Request a:
Recast the lines of the listing below as a numbered list. Begin at the start of the listing and stop after the line that contains "Reading left to", leaving out blank lines and the pictures.

Text shown:
# # # #
Oxford Street remains polluted and overcrowded thanks to its heavy footfall; with 70% of visitors arriving via the underground, vehicular traffic serves mostly to drive consumers away rather than as a means of transporting them to the businesses that have so greatly suffered over the trials of the past two years. In July 2021, Westminster council itself estimated that the (now recently opened) Elizabeth line would bring an additional 60 million pedestrians to the West End a year, further exacerbating the issue and making the need for change all the more urgent.

It is only through a radical revitalisation of Oxford Street that there can be any hope of legitimate businesses thriving in an area that commands some of the highest rents and business rates in the country; dropping rates for temporary pop-ups is neither sustainable nor a viable way for the council to recover the income lost to rates evasion.

The same Conservative council that failed to investigate the prevalence of American sweet shops and dubious souvenir shops abandoned plans to construct temporary pedestrianised “piazzas” in late 2021; Cllr Hug ought to make the most of his newly won majority and resurrect these plans without delay, rather than relying on long and tedious tax investigations to do the job for him.
# # # #
(Short-answer chart tasks)
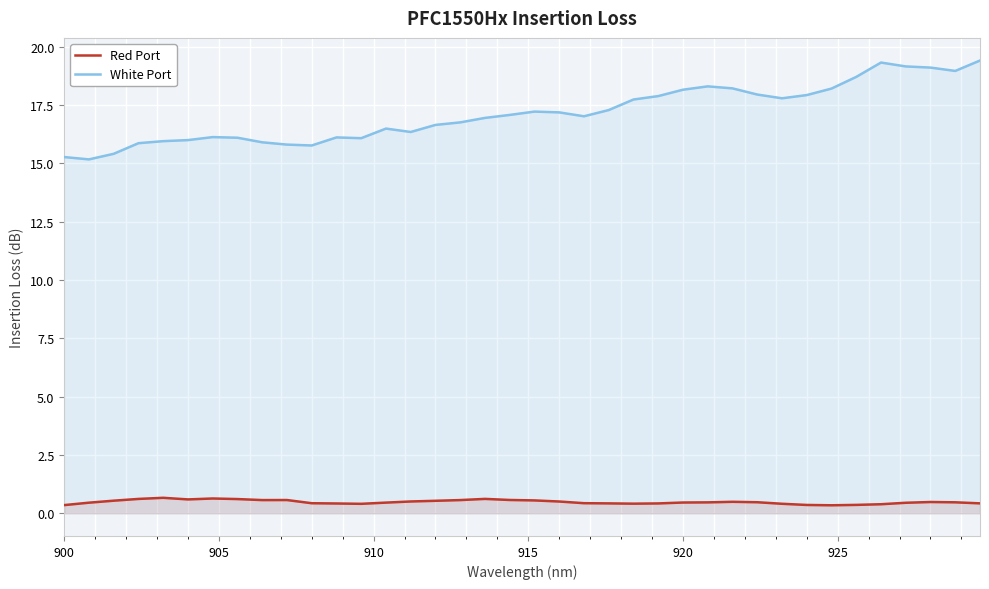

What is the greatest value displayed?

19.4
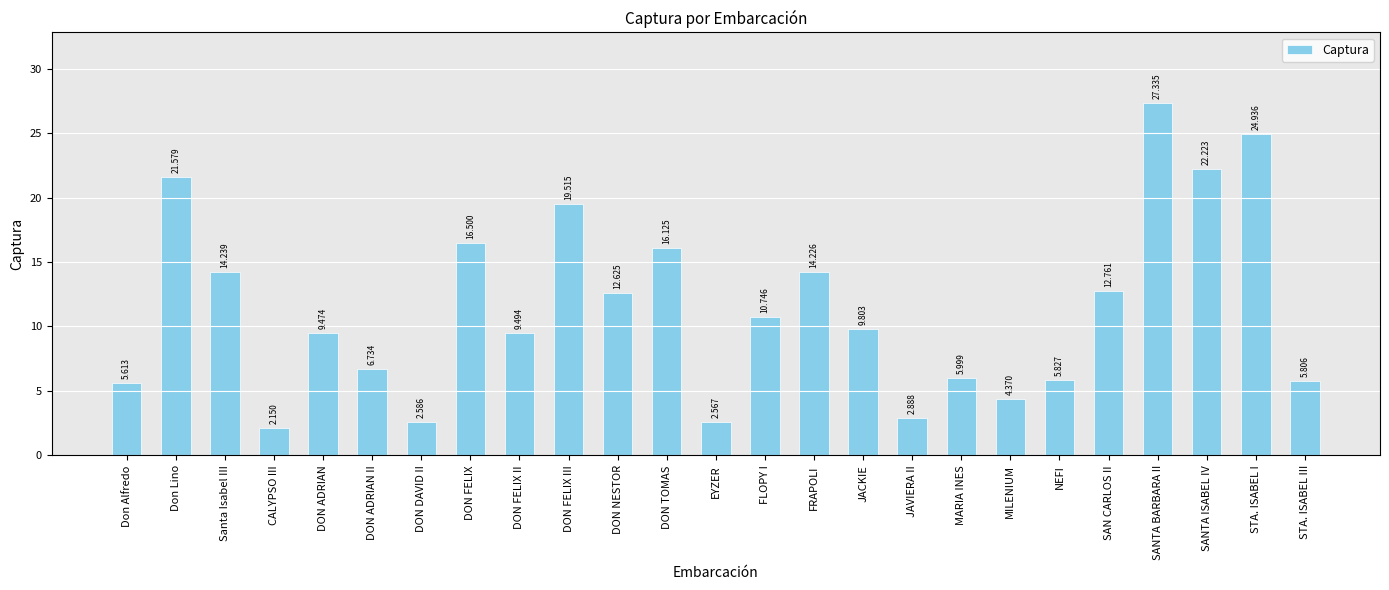

What is the sum of all values?

286.1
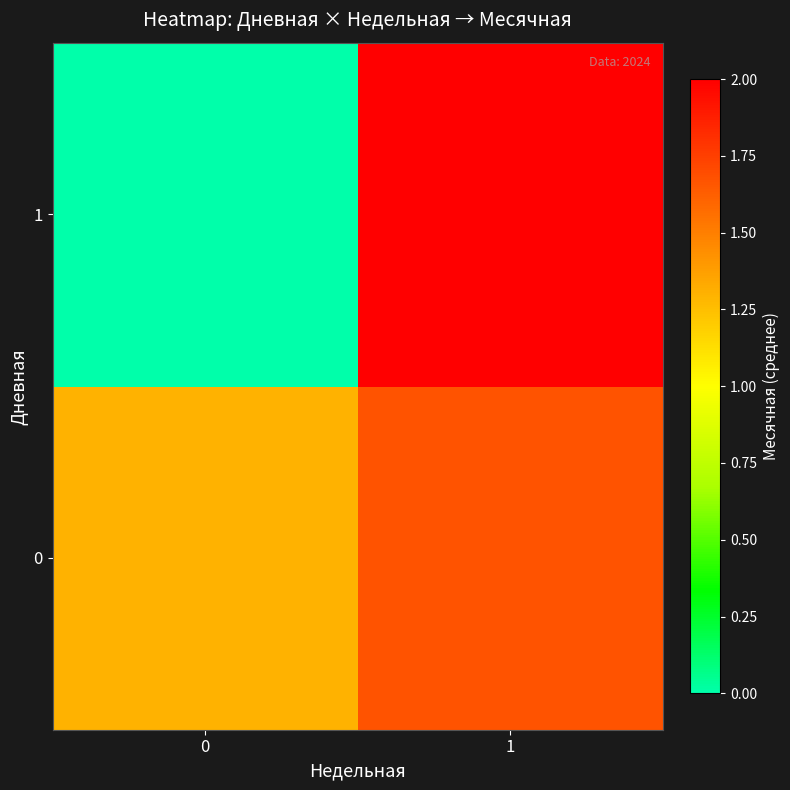

At 0, list the series in order from largest to smallest.

0, 1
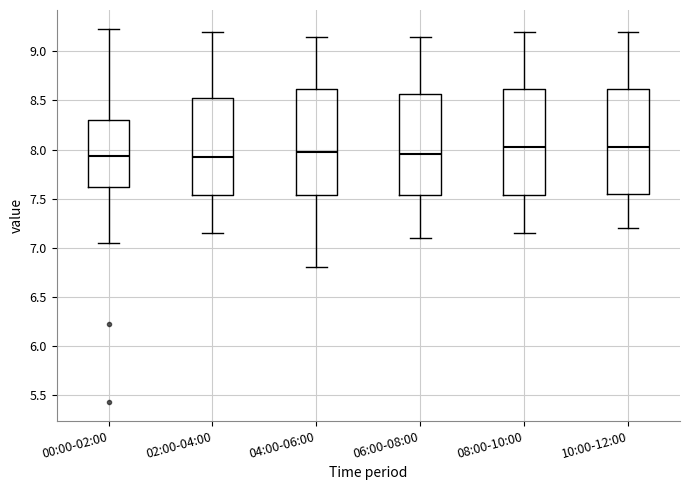

Reading left to right, transcribe this box plot: for each box, give where its median line is, the range the box spans, and where its two whiskers end, as read against the y-axis. The values are not printed on the chart, so give them approximately, as read against the axis.

00:00-02:00: median 7.95, box 7.60 to 8.30, whiskers 7.05 to 9.25
02:00-04:00: median 7.95, box 7.55 to 8.55, whiskers 7.15 to 9.20
04:00-06:00: median 8.00, box 7.55 to 8.60, whiskers 6.80 to 9.15
06:00-08:00: median 7.95, box 7.55 to 8.55, whiskers 7.10 to 9.15
08:00-10:00: median 8.05, box 7.55 to 8.60, whiskers 7.15 to 9.20
10:00-12:00: median 8.05, box 7.55 to 8.60, whiskers 7.20 to 9.20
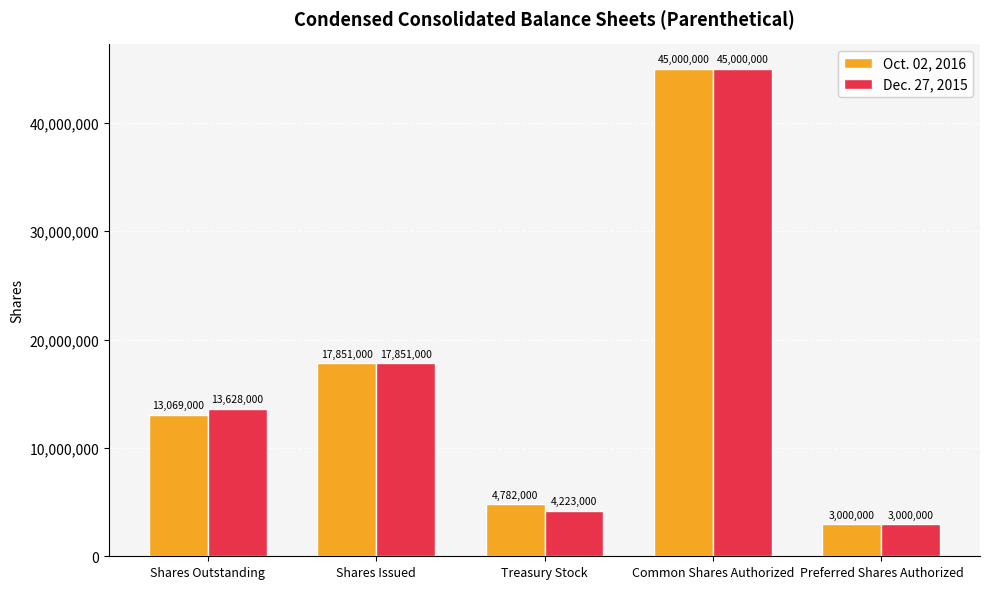

What is the difference between the Oct. 02, 2016 values at Shares Issued and Treasury Stock?

13069000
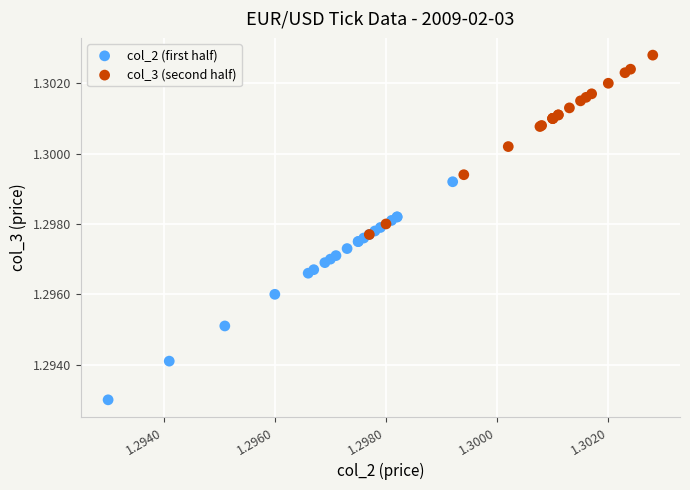

Which series has the widest spread of Y values?

col_2 (first half)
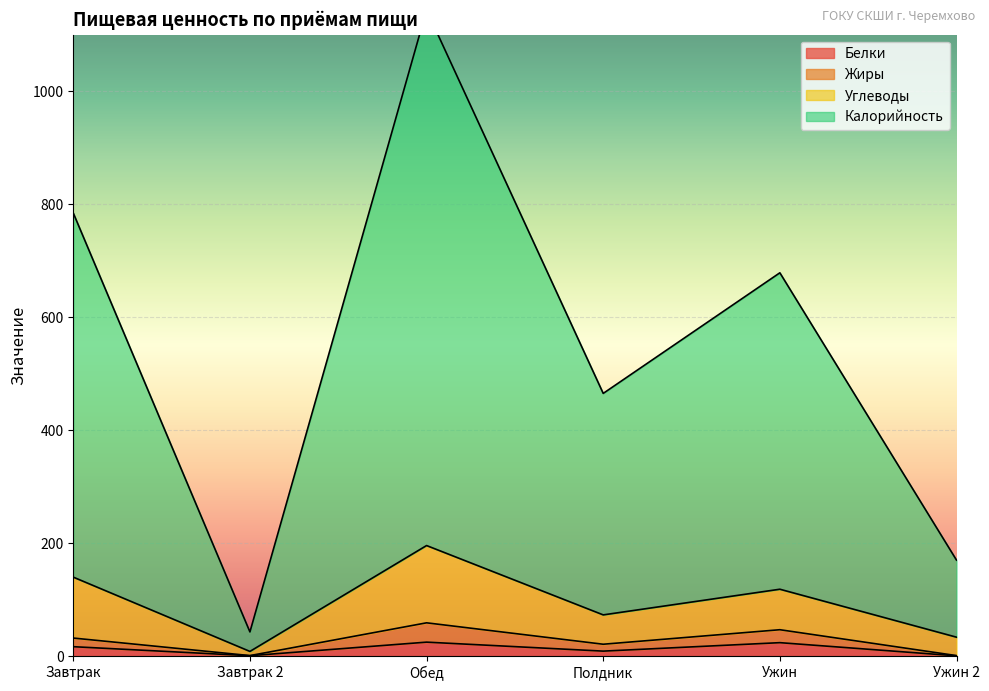

True or false: Белки has a value of 16.8 at Завтрак.

True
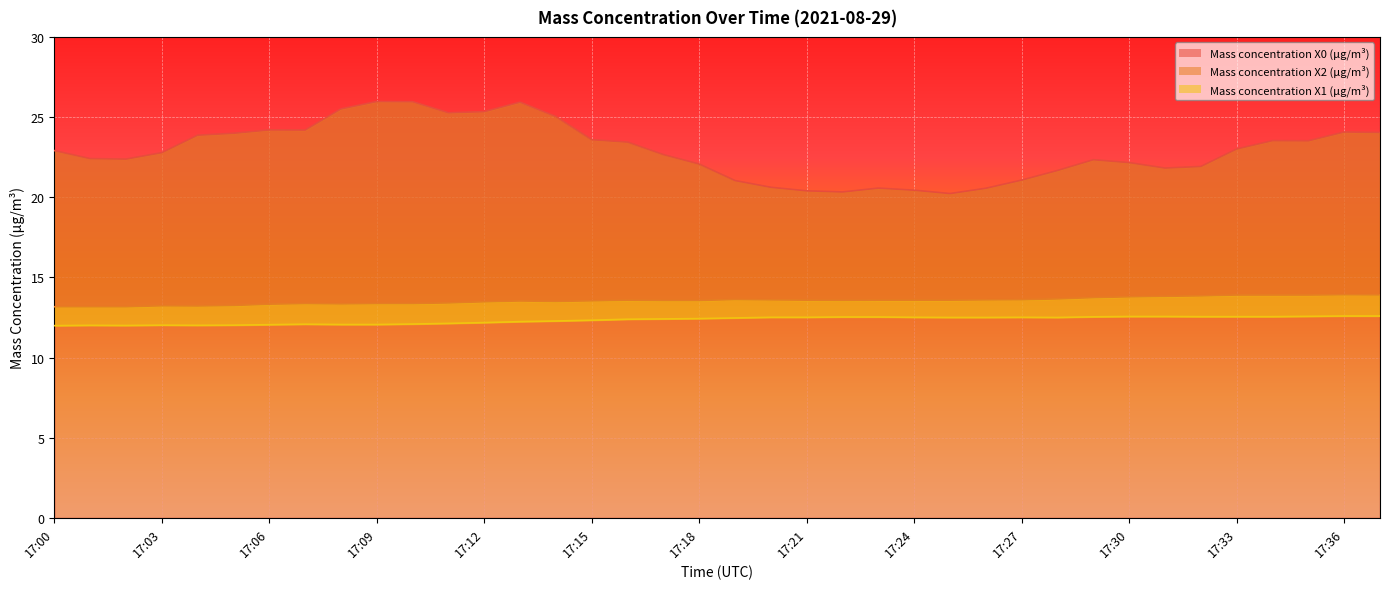

True or false: Mass concentration X2 (μg/m³) has more than 1 interior local peaks.

True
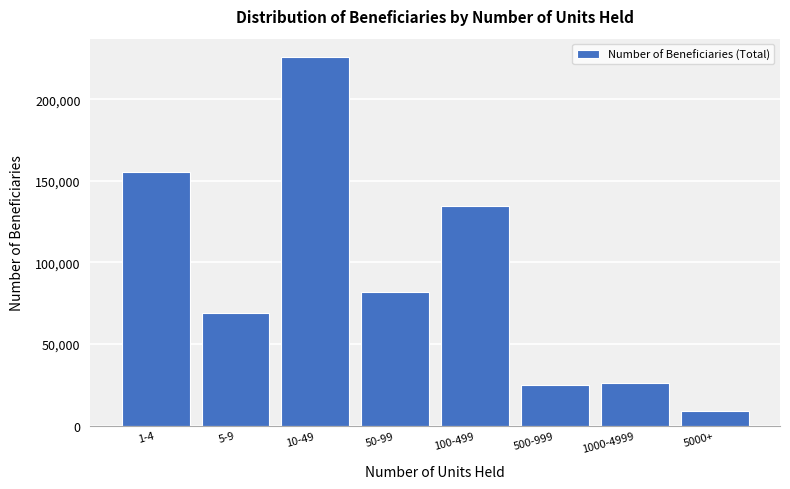

What is the label of the 7th bar from the left?

1000-4999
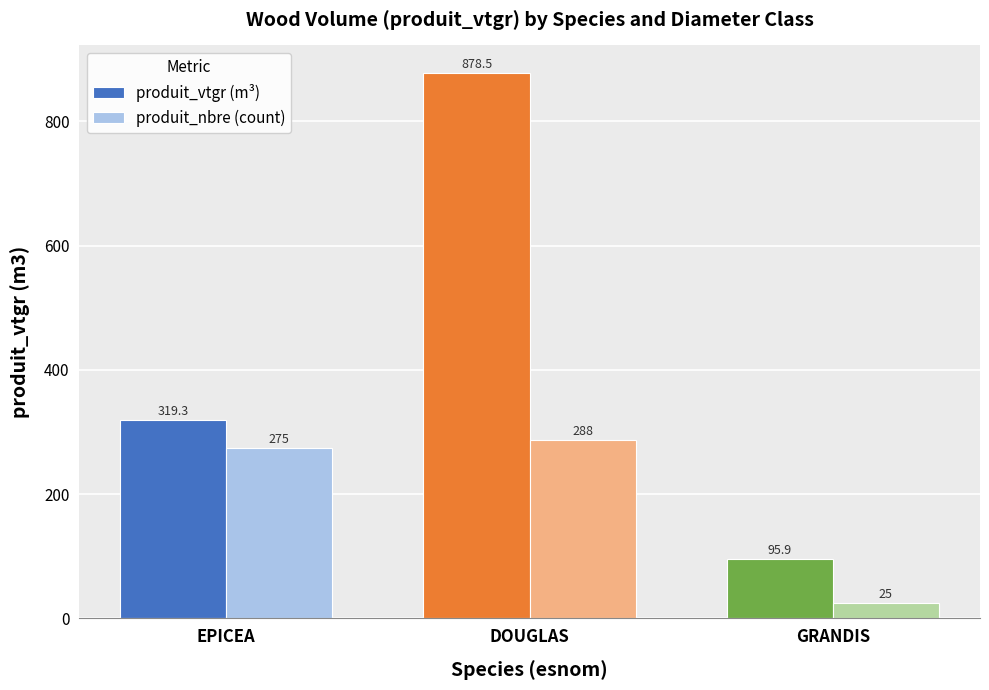

What is the label of the 3rd bar from the left?

GRANDIS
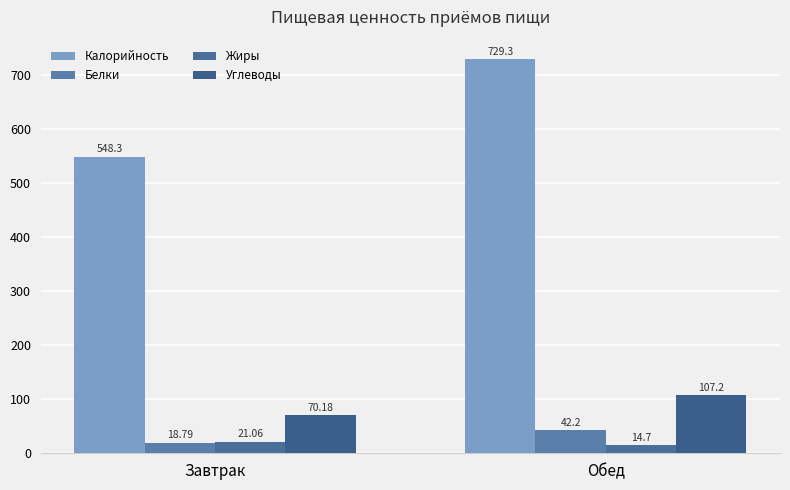

What is the difference between the maximum and minimum values in the Жиры series?

6.4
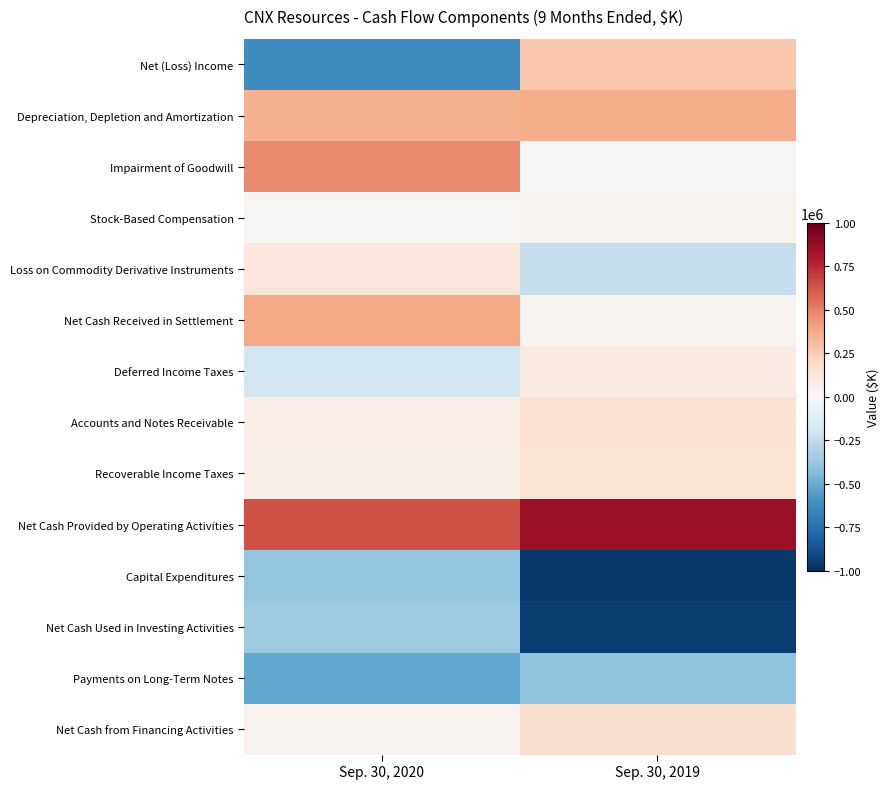

Rank the series by their maximum value, from highest to lowest.

Net Cash Provided by Operating Activities, Impairment of Goodwill, Net Cash Received in Settlement, Depreciation, Depletion and Amortization, Net (Loss) Income, Net Cash from Financing Activities, Accounts and Notes Receivable, Recoverable Income Taxes, Loss on Commodity Derivative Instruments, Deferred Income Taxes, Stock-Based Compensation, Net Cash Used in Investing Activities, Capital Expenditures, Payments on Long-Term Notes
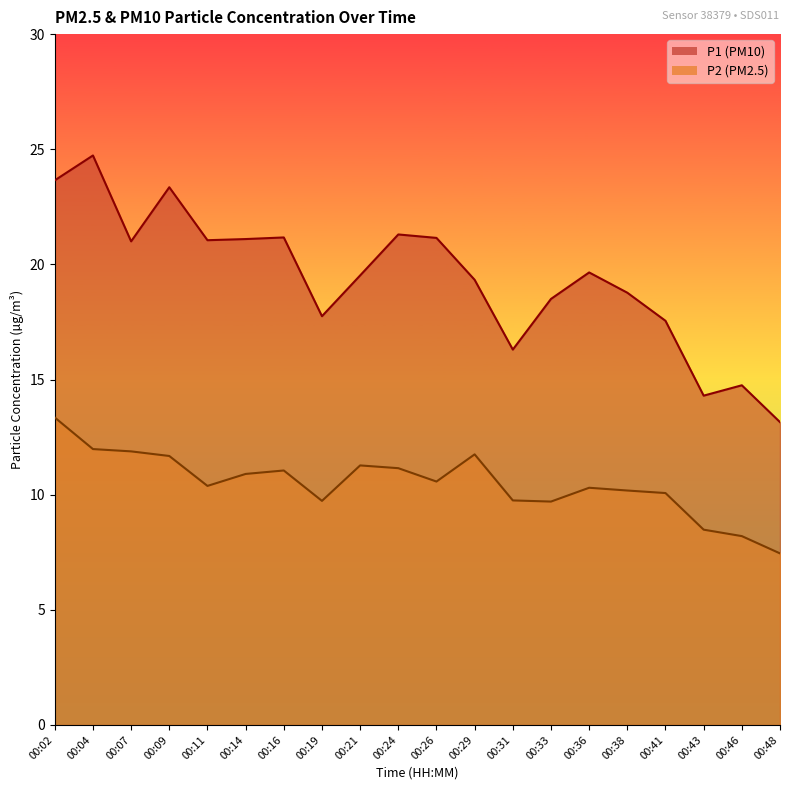

What is the value of the P1 point at the 7th from the left?

21.2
# # # #
Request b:
Copy the text on Oxford Street above word for word.

Your response a:
1. What is the greatest value displayed?
2. 19.4
3. What is the sum of all values?
4. 286.1
5. At 0, list the series in order from largest to smallest.
6. 0, 1
7. Reading left to right, transcribe this box plot: for each box, give where its median line is, the range the box spans, and where its two whiskers end, as read against the y-axis. The values are not printed on the chart, so give them approximately, as read against the axis.

Your response b:
Oxford Street remains polluted and overcrowded thanks to its heavy footfall; with 70% of visitors arriving via the underground, vehicular traffic serves mostly to drive consumers away rather than as a means of transporting them to the businesses that have so greatly suffered over the trials of the past two years. In July 2021, Westminster council itself estimated that the (now recently opened) Elizabeth line would bring an additional 60 million pedestrians to the West End a year, further exacerbating the issue and making the need for change all the more urgent.

It is only through a radical revitalisation of Oxford Street that there can be any hope of legitimate businesses thriving in an area that commands some of the highest rents and business rates in the country; dropping rates for temporary pop-ups is neither sustainable nor a viable way for the council to recover the income lost to rates evasion.

The same Conservative council that failed to investigate the prevalence of American sweet shops and dubious souvenir shops abandoned plans to construct temporary pedestrianised “piazzas” in late 2021; Cllr Hug ought to make the most of his newly won majority and resurrect these plans without delay, rather than relying on long and tedious tax investigations to do the job for him.